TASK TO COMPLETE — Once the line with "expression analysis of" is found in the data, output it and each following line exactly, up to and including the line with "image shows immunohistochemistry", and nothing before or after.

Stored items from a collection

——

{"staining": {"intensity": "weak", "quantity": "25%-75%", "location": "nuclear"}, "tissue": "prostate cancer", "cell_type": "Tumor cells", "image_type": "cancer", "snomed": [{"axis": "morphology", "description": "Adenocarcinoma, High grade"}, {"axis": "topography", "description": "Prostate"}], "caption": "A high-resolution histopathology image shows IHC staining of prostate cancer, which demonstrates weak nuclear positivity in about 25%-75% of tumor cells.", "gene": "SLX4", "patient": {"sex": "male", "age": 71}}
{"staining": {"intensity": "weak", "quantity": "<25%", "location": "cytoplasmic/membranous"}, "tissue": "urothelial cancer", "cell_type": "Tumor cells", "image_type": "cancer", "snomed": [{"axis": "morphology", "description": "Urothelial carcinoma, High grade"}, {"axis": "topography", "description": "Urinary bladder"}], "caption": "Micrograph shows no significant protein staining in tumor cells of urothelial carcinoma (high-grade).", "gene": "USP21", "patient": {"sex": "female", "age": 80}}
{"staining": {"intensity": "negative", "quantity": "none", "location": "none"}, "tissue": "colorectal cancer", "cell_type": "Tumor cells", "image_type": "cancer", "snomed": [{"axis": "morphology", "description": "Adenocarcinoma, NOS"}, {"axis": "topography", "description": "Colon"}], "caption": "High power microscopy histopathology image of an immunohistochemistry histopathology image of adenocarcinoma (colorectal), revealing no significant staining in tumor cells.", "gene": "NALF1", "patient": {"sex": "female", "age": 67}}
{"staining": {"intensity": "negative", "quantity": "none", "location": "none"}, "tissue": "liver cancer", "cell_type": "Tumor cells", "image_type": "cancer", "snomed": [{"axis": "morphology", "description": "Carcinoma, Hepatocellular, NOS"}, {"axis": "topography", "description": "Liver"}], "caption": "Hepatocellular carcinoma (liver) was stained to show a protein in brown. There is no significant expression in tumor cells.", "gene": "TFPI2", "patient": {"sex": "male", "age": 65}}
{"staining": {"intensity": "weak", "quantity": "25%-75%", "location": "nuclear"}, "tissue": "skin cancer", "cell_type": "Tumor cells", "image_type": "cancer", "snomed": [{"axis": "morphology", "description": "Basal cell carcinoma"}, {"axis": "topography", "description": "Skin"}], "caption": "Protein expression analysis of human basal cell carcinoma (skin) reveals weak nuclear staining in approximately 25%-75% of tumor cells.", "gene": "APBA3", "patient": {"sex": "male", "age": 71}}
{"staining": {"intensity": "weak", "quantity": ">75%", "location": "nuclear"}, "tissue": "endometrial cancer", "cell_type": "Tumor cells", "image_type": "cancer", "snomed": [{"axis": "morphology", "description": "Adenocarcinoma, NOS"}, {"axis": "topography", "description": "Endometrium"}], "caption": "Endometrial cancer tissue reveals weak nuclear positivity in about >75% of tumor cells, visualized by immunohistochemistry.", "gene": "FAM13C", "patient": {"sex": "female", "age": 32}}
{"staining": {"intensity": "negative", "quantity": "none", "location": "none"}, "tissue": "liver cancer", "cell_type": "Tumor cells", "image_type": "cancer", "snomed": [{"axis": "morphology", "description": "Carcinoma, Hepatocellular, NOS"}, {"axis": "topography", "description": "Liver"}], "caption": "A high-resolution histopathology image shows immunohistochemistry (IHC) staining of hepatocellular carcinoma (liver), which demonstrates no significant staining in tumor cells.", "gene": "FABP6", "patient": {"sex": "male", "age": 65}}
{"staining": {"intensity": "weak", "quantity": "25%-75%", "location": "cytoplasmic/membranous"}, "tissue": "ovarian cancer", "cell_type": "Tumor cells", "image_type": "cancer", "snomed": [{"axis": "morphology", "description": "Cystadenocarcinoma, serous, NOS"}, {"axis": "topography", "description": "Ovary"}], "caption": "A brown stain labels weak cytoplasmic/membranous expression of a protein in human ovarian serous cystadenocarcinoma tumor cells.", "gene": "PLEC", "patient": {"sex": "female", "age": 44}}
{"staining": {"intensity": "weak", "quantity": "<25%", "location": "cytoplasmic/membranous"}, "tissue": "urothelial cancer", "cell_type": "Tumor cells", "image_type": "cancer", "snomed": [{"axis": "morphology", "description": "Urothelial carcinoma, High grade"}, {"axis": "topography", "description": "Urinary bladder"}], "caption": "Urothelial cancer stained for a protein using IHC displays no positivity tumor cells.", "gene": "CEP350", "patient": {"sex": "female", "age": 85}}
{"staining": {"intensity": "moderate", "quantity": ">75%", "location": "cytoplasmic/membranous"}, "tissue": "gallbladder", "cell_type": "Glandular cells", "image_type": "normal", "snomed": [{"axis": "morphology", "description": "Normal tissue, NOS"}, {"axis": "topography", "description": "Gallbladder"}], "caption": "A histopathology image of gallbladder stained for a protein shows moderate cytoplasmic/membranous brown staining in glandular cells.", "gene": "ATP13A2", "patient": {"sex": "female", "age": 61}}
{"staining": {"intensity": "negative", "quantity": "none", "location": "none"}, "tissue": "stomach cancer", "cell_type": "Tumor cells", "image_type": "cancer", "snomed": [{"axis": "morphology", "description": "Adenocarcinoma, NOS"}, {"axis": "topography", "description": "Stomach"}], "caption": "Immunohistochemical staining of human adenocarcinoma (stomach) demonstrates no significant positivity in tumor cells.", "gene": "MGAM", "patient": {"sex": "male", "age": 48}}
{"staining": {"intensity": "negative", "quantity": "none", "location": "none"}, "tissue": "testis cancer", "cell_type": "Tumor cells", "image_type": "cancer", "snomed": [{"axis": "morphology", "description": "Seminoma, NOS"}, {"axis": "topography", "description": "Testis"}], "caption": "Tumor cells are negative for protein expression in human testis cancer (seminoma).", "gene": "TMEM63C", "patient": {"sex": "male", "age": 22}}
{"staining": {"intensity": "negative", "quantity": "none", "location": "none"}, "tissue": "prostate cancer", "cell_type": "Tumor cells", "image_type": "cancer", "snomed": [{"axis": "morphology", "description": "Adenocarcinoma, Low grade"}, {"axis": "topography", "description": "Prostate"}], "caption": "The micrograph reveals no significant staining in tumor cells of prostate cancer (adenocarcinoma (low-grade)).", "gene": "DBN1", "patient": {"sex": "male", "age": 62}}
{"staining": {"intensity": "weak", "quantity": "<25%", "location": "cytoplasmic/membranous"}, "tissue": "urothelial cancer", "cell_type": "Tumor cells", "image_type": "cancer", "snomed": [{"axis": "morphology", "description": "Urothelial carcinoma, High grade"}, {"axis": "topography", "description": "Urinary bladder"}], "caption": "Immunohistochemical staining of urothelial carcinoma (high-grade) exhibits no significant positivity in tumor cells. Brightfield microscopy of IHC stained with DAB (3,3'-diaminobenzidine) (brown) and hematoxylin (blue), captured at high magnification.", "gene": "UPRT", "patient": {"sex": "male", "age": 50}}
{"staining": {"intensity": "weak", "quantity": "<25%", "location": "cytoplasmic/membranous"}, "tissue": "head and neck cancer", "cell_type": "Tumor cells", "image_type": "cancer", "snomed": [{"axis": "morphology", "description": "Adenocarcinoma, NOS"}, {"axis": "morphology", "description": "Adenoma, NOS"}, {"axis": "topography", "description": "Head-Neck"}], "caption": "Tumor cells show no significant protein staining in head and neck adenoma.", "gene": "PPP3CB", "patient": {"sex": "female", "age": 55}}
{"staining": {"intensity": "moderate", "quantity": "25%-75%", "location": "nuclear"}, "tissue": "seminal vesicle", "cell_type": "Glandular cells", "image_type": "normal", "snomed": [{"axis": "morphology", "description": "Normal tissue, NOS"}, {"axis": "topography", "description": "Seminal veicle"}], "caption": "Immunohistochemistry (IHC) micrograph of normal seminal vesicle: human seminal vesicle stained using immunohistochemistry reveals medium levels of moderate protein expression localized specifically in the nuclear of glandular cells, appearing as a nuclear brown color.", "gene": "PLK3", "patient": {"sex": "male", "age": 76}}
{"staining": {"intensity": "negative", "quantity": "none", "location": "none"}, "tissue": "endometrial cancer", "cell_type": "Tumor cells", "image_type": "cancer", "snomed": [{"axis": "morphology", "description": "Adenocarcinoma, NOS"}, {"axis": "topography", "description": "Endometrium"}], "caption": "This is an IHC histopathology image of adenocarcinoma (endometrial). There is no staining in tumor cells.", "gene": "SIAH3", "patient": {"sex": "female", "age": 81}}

——

ANSWER TO THIS PROBLEM —
{"staining": {"intensity": "weak", "quantity": "25%-75%", "location": "nuclear"}, "tissue": "skin cancer", "cell_type": "Tumor cells", "image_type": "cancer", "snomed": [{"axis": "morphology", "description": "Basal cell carcinoma"}, {"axis": "topography", "description": "Skin"}], "caption": "Protein expression analysis of human basal cell carcinoma (skin) reveals weak nuclear staining in approximately 25%-75% of tumor cells.", "gene": "APBA3", "patient": {"sex": "male", "age": 71}}
{"staining": {"intensity": "weak", "quantity": ">75%", "location": "nuclear"}, "tissue": "endometrial cancer", "cell_type": "Tumor cells", "image_type": "cancer", "snomed": [{"axis": "morphology", "description": "Adenocarcinoma, NOS"}, {"axis": "topography", "description": "Endometrium"}], "caption": "Endometrial cancer tissue reveals weak nuclear positivity in about >75% of tumor cells, visualized by immunohistochemistry.", "gene": "FAM13C", "patient": {"sex": "female", "age": 32}}
{"staining": {"intensity": "negative", "quantity": "none", "location": "none"}, "tissue": "liver cancer", "cell_type": "Tumor cells", "image_type": "cancer", "snomed": [{"axis": "morphology", "description": "Carcinoma, Hepatocellular, NOS"}, {"axis": "topography", "description": "Liver"}], "caption": "A high-resolution histopathology image shows immunohistochemistry (IHC) staining of hepatocellular carcinoma (liver), which demonstrates no significant staining in tumor cells.", "gene": "FABP6", "patient": {"sex": "male", "age": 65}}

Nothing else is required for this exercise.